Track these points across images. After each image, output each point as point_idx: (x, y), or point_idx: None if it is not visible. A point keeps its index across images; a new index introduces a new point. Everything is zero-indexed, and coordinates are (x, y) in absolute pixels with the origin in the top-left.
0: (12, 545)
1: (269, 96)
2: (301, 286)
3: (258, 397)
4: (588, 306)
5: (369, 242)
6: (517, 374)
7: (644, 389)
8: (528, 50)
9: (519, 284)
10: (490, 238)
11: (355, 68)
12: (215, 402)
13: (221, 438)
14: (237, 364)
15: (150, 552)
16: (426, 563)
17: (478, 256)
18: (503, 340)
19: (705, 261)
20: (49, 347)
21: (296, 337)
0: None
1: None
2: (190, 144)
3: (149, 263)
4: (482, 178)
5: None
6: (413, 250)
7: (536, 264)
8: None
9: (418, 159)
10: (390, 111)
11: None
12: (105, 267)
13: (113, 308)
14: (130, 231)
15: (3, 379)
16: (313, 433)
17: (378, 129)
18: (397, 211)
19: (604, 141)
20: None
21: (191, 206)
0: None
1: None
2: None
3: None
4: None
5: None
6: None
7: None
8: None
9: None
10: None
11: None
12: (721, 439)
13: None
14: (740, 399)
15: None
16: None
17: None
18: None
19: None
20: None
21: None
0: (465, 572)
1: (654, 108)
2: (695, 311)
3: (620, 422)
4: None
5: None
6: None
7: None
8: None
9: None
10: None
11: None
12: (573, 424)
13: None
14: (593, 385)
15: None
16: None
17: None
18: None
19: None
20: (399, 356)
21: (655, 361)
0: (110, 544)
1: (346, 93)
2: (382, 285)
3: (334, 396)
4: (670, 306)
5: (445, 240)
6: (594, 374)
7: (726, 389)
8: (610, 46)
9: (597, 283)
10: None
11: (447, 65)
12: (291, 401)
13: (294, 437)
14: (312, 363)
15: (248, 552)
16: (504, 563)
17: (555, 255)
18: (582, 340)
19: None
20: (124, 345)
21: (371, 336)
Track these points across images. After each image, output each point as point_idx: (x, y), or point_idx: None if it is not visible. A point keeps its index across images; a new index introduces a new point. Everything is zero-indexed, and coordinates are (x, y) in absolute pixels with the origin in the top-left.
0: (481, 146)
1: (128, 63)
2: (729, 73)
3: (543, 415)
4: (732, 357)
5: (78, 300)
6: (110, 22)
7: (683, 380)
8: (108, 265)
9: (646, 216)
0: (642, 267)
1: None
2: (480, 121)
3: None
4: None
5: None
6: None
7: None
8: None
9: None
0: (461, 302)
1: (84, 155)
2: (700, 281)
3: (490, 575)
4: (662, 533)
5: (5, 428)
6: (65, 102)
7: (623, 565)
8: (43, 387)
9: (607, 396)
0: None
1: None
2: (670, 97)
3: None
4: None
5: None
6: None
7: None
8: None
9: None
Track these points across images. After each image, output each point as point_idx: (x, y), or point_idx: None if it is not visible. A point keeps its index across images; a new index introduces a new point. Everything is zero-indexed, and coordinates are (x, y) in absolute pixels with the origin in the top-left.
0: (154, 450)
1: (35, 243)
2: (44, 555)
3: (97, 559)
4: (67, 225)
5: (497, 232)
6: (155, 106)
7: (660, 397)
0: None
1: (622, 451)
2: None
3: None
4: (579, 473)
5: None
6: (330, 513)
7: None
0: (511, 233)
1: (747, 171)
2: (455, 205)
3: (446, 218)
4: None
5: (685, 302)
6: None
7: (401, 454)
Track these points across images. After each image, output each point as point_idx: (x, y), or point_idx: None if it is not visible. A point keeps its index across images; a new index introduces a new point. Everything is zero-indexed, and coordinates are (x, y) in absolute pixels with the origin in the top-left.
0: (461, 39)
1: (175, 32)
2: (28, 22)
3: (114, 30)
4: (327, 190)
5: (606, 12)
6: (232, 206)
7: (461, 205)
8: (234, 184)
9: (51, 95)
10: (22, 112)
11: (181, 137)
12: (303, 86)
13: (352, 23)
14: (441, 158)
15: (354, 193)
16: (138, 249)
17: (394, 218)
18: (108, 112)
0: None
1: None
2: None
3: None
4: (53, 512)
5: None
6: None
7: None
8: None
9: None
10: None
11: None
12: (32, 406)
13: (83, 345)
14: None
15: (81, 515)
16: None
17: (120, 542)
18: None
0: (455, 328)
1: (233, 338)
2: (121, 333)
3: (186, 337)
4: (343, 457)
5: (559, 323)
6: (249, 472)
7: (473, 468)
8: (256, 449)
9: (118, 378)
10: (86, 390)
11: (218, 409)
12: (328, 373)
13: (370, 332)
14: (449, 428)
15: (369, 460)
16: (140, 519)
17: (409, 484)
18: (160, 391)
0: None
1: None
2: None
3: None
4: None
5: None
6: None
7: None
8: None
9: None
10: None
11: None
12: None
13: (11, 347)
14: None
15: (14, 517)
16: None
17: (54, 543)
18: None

#### [Stated task]
Transcribe all of the records above word for word, with nothing added, dropped, or changed.

#### [Final answer]
Track these points across images. After each image, output each point as point_idx: (x, y), or point_idx: None if it is not visible. A point keeps its index across images; a new index introduces a new point. Everything is zero-indexed, and coordinates are (x, y) in absolute pixels with the origin in the top-left.
0: (12, 545)
1: (269, 96)
2: (301, 286)
3: (258, 397)
4: (588, 306)
5: (369, 242)
6: (517, 374)
7: (644, 389)
8: (528, 50)
9: (519, 284)
10: (490, 238)
11: (355, 68)
12: (215, 402)
13: (221, 438)
14: (237, 364)
15: (150, 552)
16: (426, 563)
17: (478, 256)
18: (503, 340)
19: (705, 261)
20: (49, 347)
21: (296, 337)
0: None
1: None
2: (190, 144)
3: (149, 263)
4: (482, 178)
5: None
6: (413, 250)
7: (536, 264)
8: None
9: (418, 159)
10: (390, 111)
11: None
12: (105, 267)
13: (113, 308)
14: (130, 231)
15: (3, 379)
16: (313, 433)
17: (378, 129)
18: (397, 211)
19: (604, 141)
20: None
21: (191, 206)
0: None
1: None
2: None
3: None
4: None
5: None
6: None
7: None
8: None
9: None
10: None
11: None
12: (721, 439)
13: None
14: (740, 399)
15: None
16: None
17: None
18: None
19: None
20: None
21: None
0: (465, 572)
1: (654, 108)
2: (695, 311)
3: (620, 422)
4: None
5: None
6: None
7: None
8: None
9: None
10: None
11: None
12: (573, 424)
13: None
14: (593, 385)
15: None
16: None
17: None
18: None
19: None
20: (399, 356)
21: (655, 361)
0: (110, 544)
1: (346, 93)
2: (382, 285)
3: (334, 396)
4: (670, 306)
5: (445, 240)
6: (594, 374)
7: (726, 389)
8: (610, 46)
9: (597, 283)
10: None
11: (447, 65)
12: (291, 401)
13: (294, 437)
14: (312, 363)
15: (248, 552)
16: (504, 563)
17: (555, 255)
18: (582, 340)
19: None
20: (124, 345)
21: (371, 336)
Track these points across images. After each image, output each point as point_idx: (x, y), or point_idx: None if it is not visible. A point keeps its index across images; a new index introduces a new point. Everything is zero-indexed, and coordinates are (x, y) in absolute pixels with the origin in the top-left.
0: (481, 146)
1: (128, 63)
2: (729, 73)
3: (543, 415)
4: (732, 357)
5: (78, 300)
6: (110, 22)
7: (683, 380)
8: (108, 265)
9: (646, 216)
0: (642, 267)
1: None
2: (480, 121)
3: None
4: None
5: None
6: None
7: None
8: None
9: None
0: (461, 302)
1: (84, 155)
2: (700, 281)
3: (490, 575)
4: (662, 533)
5: (5, 428)
6: (65, 102)
7: (623, 565)
8: (43, 387)
9: (607, 396)
0: None
1: None
2: (670, 97)
3: None
4: None
5: None
6: None
7: None
8: None
9: None
Track these points across images. After each image, output each point as point_idx: (x, y), or point_idx: None if it is not visible. A point keeps its index across images; a new index introduces a new point. Everything is zero-indexed, and coordinates are (x, y) in absolute pixels with the origin in the top-left.
0: (154, 450)
1: (35, 243)
2: (44, 555)
3: (97, 559)
4: (67, 225)
5: (497, 232)
6: (155, 106)
7: (660, 397)
0: None
1: (622, 451)
2: None
3: None
4: (579, 473)
5: None
6: (330, 513)
7: None
0: (511, 233)
1: (747, 171)
2: (455, 205)
3: (446, 218)
4: None
5: (685, 302)
6: None
7: (401, 454)
Track these points across images. After each image, output each point as point_idx: (x, y), or point_idx: None if it is not visible. A point keeps its index across images; a new index introduces a new point. Everything is zero-indexed, and coordinates are (x, y) in absolute pixels with the origin in the top-left.
0: (461, 39)
1: (175, 32)
2: (28, 22)
3: (114, 30)
4: (327, 190)
5: (606, 12)
6: (232, 206)
7: (461, 205)
8: (234, 184)
9: (51, 95)
10: (22, 112)
11: (181, 137)
12: (303, 86)
13: (352, 23)
14: (441, 158)
15: (354, 193)
16: (138, 249)
17: (394, 218)
18: (108, 112)
0: None
1: None
2: None
3: None
4: (53, 512)
5: None
6: None
7: None
8: None
9: None
10: None
11: None
12: (32, 406)
13: (83, 345)
14: None
15: (81, 515)
16: None
17: (120, 542)
18: None
0: (455, 328)
1: (233, 338)
2: (121, 333)
3: (186, 337)
4: (343, 457)
5: (559, 323)
6: (249, 472)
7: (473, 468)
8: (256, 449)
9: (118, 378)
10: (86, 390)
11: (218, 409)
12: (328, 373)
13: (370, 332)
14: (449, 428)
15: (369, 460)
16: (140, 519)
17: (409, 484)
18: (160, 391)
0: None
1: None
2: None
3: None
4: None
5: None
6: None
7: None
8: None
9: None
10: None
11: None
12: None
13: (11, 347)
14: None
15: (14, 517)
16: None
17: (54, 543)
18: None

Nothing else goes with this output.